Op 23 oktober 1939 riep de toenmalige eerste minister Pierlot een aantal geschiedschrijvers en publicisten in zijn kabinet tezamen "om met hen te spreken over de internationale toestand van België". Tijdens deze vergadering was er één der aanwezigen, die onder algemene instemming hulde bracht aan de fiere vaderlandse houding van Joris van Severen.

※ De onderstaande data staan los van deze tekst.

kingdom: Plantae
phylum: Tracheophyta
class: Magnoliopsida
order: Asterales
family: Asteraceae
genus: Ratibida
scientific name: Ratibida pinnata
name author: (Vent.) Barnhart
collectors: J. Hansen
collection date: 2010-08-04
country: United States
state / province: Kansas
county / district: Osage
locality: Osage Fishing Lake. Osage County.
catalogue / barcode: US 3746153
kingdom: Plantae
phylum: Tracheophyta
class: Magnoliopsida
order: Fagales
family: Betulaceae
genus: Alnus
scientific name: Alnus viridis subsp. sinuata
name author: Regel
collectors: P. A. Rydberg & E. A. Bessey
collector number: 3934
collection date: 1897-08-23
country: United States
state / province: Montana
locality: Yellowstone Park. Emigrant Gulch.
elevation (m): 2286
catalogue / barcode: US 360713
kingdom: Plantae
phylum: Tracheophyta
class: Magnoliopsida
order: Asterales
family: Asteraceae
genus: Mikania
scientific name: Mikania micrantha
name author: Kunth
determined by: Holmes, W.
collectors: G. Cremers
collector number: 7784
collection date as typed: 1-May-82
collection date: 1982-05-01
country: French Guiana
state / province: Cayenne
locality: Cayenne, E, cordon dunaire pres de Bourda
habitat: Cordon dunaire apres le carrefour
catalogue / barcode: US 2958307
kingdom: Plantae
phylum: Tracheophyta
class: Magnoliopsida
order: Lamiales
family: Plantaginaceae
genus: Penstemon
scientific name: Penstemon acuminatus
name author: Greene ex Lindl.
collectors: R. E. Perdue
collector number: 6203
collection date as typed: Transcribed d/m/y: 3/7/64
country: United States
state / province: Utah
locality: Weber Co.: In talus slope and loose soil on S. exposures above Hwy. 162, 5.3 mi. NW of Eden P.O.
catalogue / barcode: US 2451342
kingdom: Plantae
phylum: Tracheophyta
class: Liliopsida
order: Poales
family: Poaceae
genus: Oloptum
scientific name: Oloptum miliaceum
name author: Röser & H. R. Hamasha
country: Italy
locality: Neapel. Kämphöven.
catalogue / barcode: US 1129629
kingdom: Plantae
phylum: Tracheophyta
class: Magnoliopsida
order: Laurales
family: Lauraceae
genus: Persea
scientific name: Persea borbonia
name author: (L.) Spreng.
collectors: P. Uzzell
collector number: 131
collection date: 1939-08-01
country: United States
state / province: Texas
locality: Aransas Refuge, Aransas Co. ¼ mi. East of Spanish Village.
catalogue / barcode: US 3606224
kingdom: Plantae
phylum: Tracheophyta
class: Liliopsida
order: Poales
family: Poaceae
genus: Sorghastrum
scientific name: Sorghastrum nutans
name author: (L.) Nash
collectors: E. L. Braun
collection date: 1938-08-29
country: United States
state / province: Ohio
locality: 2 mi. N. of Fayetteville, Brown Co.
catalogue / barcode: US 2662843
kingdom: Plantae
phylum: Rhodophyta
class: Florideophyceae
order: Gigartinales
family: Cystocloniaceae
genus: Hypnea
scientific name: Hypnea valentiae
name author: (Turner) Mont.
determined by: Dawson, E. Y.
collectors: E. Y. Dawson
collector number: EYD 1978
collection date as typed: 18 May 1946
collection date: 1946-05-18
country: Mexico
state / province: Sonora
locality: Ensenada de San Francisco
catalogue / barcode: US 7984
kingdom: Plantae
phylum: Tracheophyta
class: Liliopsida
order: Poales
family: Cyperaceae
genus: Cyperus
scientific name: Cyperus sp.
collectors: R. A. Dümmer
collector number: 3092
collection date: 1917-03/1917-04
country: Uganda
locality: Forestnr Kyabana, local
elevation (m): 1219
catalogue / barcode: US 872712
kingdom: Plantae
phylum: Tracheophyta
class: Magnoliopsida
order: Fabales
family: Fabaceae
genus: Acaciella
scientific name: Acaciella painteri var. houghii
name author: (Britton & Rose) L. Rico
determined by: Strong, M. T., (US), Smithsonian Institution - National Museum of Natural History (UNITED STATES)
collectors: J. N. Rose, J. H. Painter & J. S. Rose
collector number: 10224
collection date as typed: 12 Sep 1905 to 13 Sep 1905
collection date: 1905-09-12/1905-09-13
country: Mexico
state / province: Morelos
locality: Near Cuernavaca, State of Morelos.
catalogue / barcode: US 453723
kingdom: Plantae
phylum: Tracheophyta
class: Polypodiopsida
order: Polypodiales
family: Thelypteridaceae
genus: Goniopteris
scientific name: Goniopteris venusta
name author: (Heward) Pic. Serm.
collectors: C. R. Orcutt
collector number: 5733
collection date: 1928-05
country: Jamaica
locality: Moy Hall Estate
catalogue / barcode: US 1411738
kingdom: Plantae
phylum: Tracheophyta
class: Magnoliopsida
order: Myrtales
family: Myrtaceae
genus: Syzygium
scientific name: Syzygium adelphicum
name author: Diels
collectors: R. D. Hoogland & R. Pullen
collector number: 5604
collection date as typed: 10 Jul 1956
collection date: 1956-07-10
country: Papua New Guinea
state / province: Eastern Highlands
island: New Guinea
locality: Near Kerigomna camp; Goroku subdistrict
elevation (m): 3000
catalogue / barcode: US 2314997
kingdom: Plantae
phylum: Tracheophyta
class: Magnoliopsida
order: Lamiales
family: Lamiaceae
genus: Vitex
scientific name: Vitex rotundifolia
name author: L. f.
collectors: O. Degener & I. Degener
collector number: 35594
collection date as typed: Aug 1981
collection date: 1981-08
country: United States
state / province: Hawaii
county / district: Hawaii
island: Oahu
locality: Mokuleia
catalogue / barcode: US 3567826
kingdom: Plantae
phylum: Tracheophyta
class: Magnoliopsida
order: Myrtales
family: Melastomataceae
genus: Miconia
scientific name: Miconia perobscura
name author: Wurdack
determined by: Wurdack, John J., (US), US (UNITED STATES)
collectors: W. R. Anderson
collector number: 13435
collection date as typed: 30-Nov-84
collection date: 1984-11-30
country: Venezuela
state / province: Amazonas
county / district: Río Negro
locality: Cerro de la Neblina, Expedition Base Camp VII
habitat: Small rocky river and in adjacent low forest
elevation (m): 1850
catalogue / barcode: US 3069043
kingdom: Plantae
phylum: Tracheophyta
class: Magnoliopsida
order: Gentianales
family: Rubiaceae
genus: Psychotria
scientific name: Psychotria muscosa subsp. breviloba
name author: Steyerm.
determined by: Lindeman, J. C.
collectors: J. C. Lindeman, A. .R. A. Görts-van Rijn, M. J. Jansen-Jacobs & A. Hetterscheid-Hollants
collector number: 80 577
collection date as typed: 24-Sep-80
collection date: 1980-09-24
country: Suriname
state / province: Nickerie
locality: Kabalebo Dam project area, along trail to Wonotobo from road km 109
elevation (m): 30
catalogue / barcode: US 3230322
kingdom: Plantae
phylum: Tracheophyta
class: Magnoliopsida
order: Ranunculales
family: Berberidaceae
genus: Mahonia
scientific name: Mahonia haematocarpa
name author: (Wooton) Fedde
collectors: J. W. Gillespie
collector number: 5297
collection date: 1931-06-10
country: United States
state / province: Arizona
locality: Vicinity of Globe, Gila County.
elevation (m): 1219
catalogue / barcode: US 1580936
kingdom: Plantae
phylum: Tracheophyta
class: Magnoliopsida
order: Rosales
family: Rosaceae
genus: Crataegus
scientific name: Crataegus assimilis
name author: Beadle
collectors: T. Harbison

En in de maand april 1940 stuurde hij aan koning Leopold, mede in naam van zijn volgelingen, een telegram: "Wij rekenen het ons als een eer te zijn een verbond van mannen die willen zijn en zijn, in diepe erkentelijkheid en edel-mannelijke trots, onder al uw getrouwen de getrouwsten. Rondom u staat dit verbond geschaard als een eedverbond op leven en dood."

 

Op 10 mei om 3 uur werd hij in zijn huis te Brugge als "verdachte" gearresteerd. Een paar vrienden, die van deze schandelijke arrestatie kennis hadden gekregen, en wier namen dankbaar gememoreerd worden: de senatoren De Boodt en Nothomb, hebben alles in het werk gesteld om deze onzinnige maatregel ongedaan te maken. Het heeft niet mogen baten. Samen met hem en Jan Ryckoort stierf ook een jonge communist uit Brugge, die enkele ogenblikken daarvoor aan zijn schouders had gerust en die hij woorden van moed en vertrouwen had toegesproken.

 

Vele weken later vonden vrienden in zijn brievenbus een ongeopende missive. De brief was gepost geworden te Brussel op 13 mei en de tekst luidde als volgt: "Waarde vriend, Ik ben zeer gelukkig geweest uw invrijheidstelling te hebben verkregen na de dwaze en krankzinnige vergissing van een onbedachtzaam ambtenaar, die onbekend was met uw prachtig patriottisme. (après cette folle et sotte erreur de quelque fonctionnaire irréfléchi ou ignorant de votre patriotisme magnifique.) Ik hoop u spoedig te Brugge te ontmoeten en, zoals gij het doet, te werken voor het heil van ons land en ten dienste van de koning. Uw Pierre Nothomb"

 

Wij zullen geen woorden van bitterheid spreken. Behalve de misdadige onbedachtzaamheid van degenen, die voor de geschiedenis de verantwoordelijkheid dragen voor de arrestaties van mei 1940, heeft ook het noodlot een zeker aandeel in het tragisch verscheiden van Joris van Severen en zijn lotgenoten van Abbeville. Maar zou het dan te veel gevraagd zijn, dat precies degenen die, hoe dan ook, medeverantwoordelijk zijn voor deze moord, het hunne er toe zouden bijdragen, om ten minste de nagedachtenis van deze grote man in eer te herstellen? Want ook de doden hebben hun rechten. Vooral de doden die leven in de geschiedenis.